In February 1928 a serious fire saw Tyning House owned by Thomas Cleaves completely gutted. Mr. Cleaves, a widower, lived there with his son Thomas and the latter’s little girl Iris, better known to villagers as the late Iris Russell. Mr. Cleaves and his son had been at the village Whist Drive when the fire broke out while Iris was staying with relatives. All that remained were the blackened walls of the residence and it was to remain in that state for many decades to come. In the days when the Timsbury collieries had been in full swing the house was at the heart of a thriving industrial district and was licensed to sell alcohol.
Captain Walter Scobell of Kingwell announced that the annual South-West Summer School of the Independent Labour Party would not take place in 1928 but would resume the following year. Captain Scobell said that it would have the same twin objects of serious constructive preparation for the struggle against capitalism, and a real holiday under the ideal Socialist conditions. Captain Scobell was in the same year selected as Labour candidate for Edgbaston in direct opposition to Neville Chamberlain in what was traditionally a safe Tory seat.
Meanwhile a meeting of the Bristol and District Economic League was held at the Club Room Timsbury. The Club Room was situated opposite the Guss and Crook in Church Lane between The Forge and the Moxham’s house. The stables were on the ground floor and in earlier days people used to leave their horses there when they stayed at the pub. The Club Room was above the stables and was later used for the Girl Guides and boxing.
Timsbury Guild celebrated its ninth anniversary in February 1928. A minute’s silence was observed for Mrs. Found of the Bristol Co-operative Society who had played an important part in the setting up of the Guild and who had burnt to death in her own home two weeks previously. The Guild meetings were said to be well attended and played an important role in keeping the Co-operative flag flying.
1928 was a big year for the Congregationalists in the village. Ever since 1825 they had worshipped in the small church next to my own house in Maggs Hill and it was reputed to be the oldest Congregational Church in the district having been an offspring of the church at Chelwood. However, as numbers increased the small church proved inadequate having no vestry, no sanitary conveniences and no room to hold a Sunday School. Consequently the new church was built at North Road at an estimated cost of £1500. The official opening took place on Saturday October 27 at 4.00 p.m. and there was a large attendance for the occasion.

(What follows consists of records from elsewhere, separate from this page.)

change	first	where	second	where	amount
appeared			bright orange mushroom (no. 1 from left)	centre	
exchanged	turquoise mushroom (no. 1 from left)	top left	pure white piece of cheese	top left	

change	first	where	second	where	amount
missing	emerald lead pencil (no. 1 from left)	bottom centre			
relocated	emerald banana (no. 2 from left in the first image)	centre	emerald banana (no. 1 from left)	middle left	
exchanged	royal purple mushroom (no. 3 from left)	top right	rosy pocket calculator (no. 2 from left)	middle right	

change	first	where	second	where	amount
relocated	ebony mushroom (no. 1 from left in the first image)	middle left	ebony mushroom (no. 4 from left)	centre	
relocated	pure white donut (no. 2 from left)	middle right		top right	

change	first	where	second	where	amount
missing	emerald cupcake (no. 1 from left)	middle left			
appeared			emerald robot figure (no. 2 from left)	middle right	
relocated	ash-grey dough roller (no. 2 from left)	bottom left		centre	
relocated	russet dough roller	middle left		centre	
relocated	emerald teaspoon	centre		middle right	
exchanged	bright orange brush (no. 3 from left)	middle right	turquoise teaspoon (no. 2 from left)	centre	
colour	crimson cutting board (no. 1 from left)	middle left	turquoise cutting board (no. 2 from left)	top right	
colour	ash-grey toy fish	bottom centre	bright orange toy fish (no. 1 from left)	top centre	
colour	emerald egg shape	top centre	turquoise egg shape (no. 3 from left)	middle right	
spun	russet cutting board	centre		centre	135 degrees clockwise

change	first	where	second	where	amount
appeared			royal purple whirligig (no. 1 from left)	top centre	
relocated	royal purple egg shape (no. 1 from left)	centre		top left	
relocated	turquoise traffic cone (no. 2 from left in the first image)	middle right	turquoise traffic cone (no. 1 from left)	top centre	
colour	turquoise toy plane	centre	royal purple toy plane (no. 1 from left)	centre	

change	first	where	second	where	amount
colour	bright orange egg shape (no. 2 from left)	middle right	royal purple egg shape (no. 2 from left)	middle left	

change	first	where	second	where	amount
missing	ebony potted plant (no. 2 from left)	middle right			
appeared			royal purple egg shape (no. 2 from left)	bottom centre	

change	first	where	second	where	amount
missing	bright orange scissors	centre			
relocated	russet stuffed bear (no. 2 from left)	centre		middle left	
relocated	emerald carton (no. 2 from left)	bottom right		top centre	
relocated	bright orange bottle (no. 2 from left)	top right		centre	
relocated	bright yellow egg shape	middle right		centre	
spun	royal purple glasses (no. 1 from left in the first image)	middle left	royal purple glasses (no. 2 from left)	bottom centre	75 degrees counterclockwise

Timsbury Male Voice Choir continued to thrive and under its conductor Oliver Janes put on a concert in aid of the Timsbury Nursing Association and Paulton Memorial Hospital. Supporting the choir were Alma Brock (violin solos), Dennis Carter (euphonium), Mrs. C. Baker (vocal solos) and Mrs. C. Fricker (elocutionist).
The anniversary services of the Band of Hope connected with the Wesleyan Church were well attended. In the afternoon a special programme was given by the members of the Band of Hope which included in its numbers Jack Hasell, Roland Pickford, Minnie Nash (Snook), Doreen Gregory (Brock), Iris Cleaves (Russell), Alan Lewis and Marion Shearn (Rosewell).
The Timsbury branch of the United Patriots’ National Benefit Society held its 46th. annual fete on the Miner’s Welfare Field. Paulton Silver Prize Band provided the music and toured the village after meeting first in the Temperance Hall. A host of amusements and many side shows were on display on the field supplied by J. Coles and Sons whose fairs became legendary in the village.
Finally, a Timsbury couple, Mr. and Mrs. Harris had celebrated their 70th. Wedding anniversary (radium) on Christmas Day 1927 at their Bloomfield home with their three sons and three daughters. It was an achievement which prompted the following comment from a correspondent of the Daily Express in January:
“In these days of frequent divorce following on the briefest periods of married life it does one good to read of a 90 year old couple whose marriage has endured happily for 70 years. Their life of hardship and happiness should be a glowing example to modern young married people”.